Text data extracted from pages
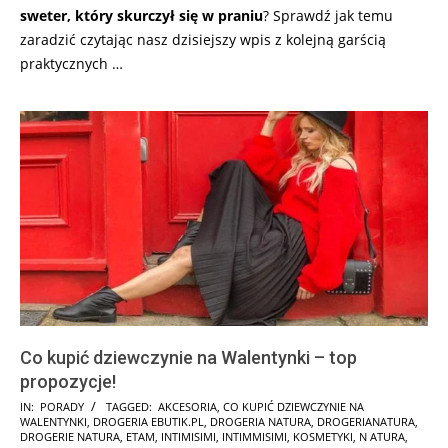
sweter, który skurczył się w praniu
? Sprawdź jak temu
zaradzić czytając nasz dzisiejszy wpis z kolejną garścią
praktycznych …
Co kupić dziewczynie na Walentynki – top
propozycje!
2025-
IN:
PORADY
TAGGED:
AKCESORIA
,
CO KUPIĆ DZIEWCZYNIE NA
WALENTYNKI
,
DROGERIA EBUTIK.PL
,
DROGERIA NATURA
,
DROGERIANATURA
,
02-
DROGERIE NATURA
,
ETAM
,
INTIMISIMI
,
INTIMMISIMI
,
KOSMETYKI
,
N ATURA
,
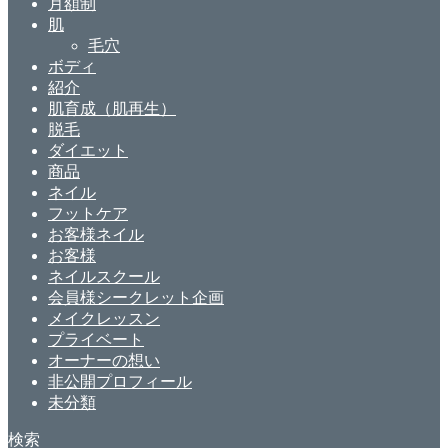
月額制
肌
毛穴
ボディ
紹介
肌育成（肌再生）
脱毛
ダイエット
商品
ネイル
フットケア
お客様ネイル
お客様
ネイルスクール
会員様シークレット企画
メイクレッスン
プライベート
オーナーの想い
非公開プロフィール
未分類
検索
...
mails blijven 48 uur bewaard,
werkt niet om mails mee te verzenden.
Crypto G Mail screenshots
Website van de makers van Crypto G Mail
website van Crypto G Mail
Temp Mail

▶ **About this exercise**:
Count the lines in the records above that contain the string "Crypto". Reply with the number alone.

▶ **Task answer**:
3